The street yesterday was agog with innumerable kinds of people who stepped out of their way to give to the poor what they had. It was a creative gesture and at the same time a show of love for those who out of their condition can’t boast of healthy food and what to wear. I continued my walk to the next lane, and behold, a line of scrimmage with such anger and frustration to have something. Knowing how the chaos was as it is imposed by the receivers, the givers, began to seek a more mature way to handle the trepidation which was already cooking up among the crowd. It is not easy to offer help to the poor, a young lady who had alighted from her husband’s vehicle said surprisingly. They are either fighting or they are defiant to instructions, and when you want to conduct them very well, they seem to conceive you as someone who is very inconsiderate of their plight, she finally concluded.

    There were a few places I went to conduct my research and I was startled to see the number of people who were reduced to being beggars on the street. Not too long after I had crossed the other side of the road, had I found a big bus filled with uncooked food, footwear of every colour, and many wonderful gifts that were up for grabs. As they took positions to share the gifts, they also had alerted the cameraman, who also came with a small motorcycle, and his equipment. I heard the other man telling the photographer to make sure every scene is well captured and without mistake, there should be a quality to the pictures, in order to give the value of what they wanted, he told him.
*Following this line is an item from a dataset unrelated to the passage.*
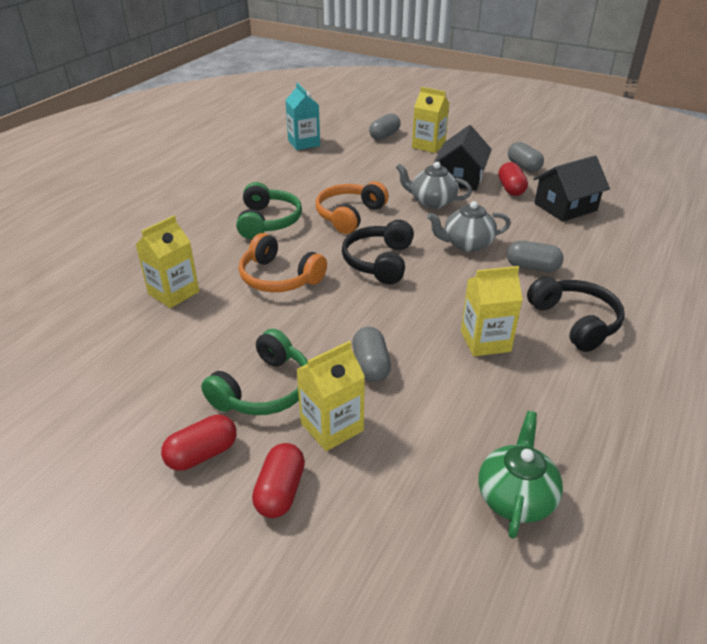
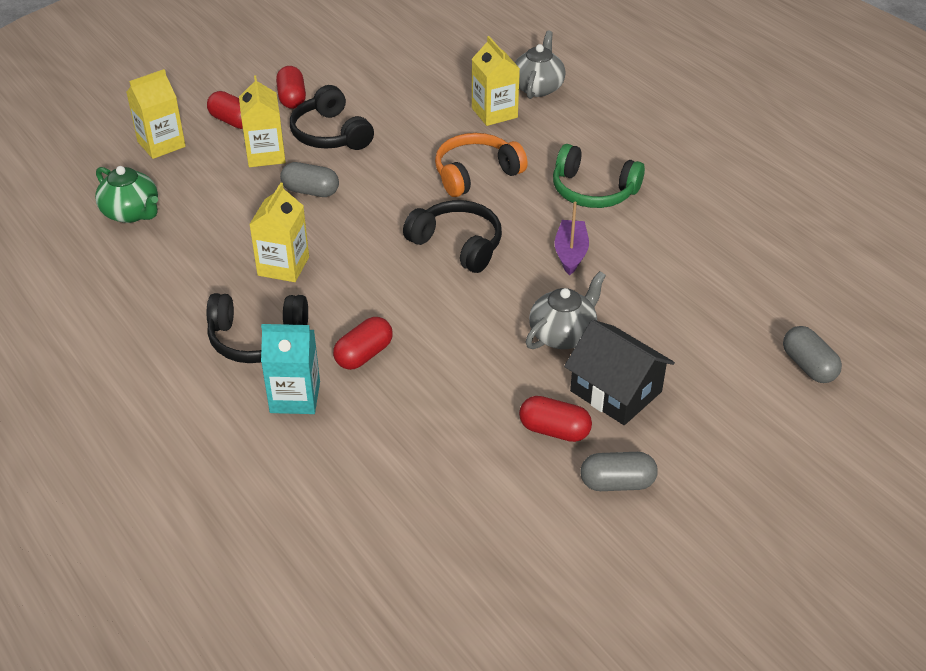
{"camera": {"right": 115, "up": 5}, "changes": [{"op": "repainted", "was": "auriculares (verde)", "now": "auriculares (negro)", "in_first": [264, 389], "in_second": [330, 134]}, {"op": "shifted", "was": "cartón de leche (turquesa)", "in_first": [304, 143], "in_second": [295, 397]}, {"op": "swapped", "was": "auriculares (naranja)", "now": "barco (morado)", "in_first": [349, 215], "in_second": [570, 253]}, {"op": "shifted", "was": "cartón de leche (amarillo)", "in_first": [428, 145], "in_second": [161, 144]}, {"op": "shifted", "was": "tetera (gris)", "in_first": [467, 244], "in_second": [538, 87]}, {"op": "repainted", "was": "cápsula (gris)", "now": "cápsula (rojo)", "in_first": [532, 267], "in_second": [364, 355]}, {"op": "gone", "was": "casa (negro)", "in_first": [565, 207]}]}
I will be at my best and I am going to be painstakingly accurate with everything I would do – say it professional, the man delightfully said.

    I am yet to feel the glamour people crave at the use of a camera in a show of support and love to others who are financially unstable. Of what inspiration do you get when you video and record tapes of how you offered a cup of rice to someone. There is something very unsettling about you that always go with your camera to capture at each end the effort you make to assist others. Is it to show reference to your neighbours or to have a receipt you’ll provide to your friends as to how you celebrated your Christmas with the destitute. Or you are trying to inform people that you were about to put out some of your valuables for those who are in want. Of what circumstance would permit you to have some screenshots of your charity and does it simply tell you that you are creating memories in the minds of people. If the latter is part of why you do the snapping, it is highly not commendable, because the act of giving should be a thing of the mind and everyone should as a matter of fact, not replicate the pictures in cards, but in the mind, where it stays forever.

    Over time, I have argued with some friends on the need not to install cameras at the various positions where the beneficiaries of charity are reduced to insignificant humans, simply because they are faced with challenges of life. The other time, my friend argued that it gives motivation to some, who are not willing to give but are touched to do so when the screenshots meet the social media. I asked if someone needed motivation to carry out the works of charity, of what use is the act so to say? It is just a mimic and it lacks the fruits and for a second, you get no fulfilment doing that. If someone needs to remind you by mere media publicity the essence of giving to people or realizing that there are poor out there who are dependent on your charity to survive, it is of course true to assume that you don’t know as well that people get sick too. So, when are we going to stay in this false identity and continue to feel it is alright. It is not right to think of other humans as an opportunity to polish your popularity or to restore hope to that political ambition that you are nursing.

    Human exploitation is one scourge that has witnessed a lot of negligence in our darling Nation. The way we think of others who are not in our class as valueless is something to be worried about. This is one thing that engineers the intention of exploitation. No human being is valueless, even though the society has placed so much emphasis on class definition, it doesn’t suggest in whatever form that poor people are of no value. One striking value of the poor is that it gives us the picture of the upper class. Without the poor, there could be little or no knowledge of who is rich or of what level is the person’s wealth. So, even when we think of the poor in such an inhuman manner, we should not forget that the indispensability of everyone still stays.

    Put down your camera. Just put it behind the scenes of your act of kindness. If you are able to practice this type of withdrawal mentality, it will revamp the idea you have of people. It will as well, not create that impression you often have that charity is a roadmap to social importance and to keep such a position is to amplify the quality of your camera and the little things you give. Giving to the poor is not an affiliation to political canvassing. Learn to exclude your act of charity from the many intentions that spur you to do so. There could be more other necessary need for a camera in your daily routine as a person, but try to avoid the temptation once you wish to squeeze that naira notes in the shivering palms of that man. Forfeit that zeal that makes you think that every attempt to alleviate people from their state is an opportunity to publish yourself. Charity is not an excursion where you have the sceneries of the places you went saved tightly to your phone. Charity is a beautiful act done in a closed-door, specifically and without the invitation of the third party which is your camera and your audience.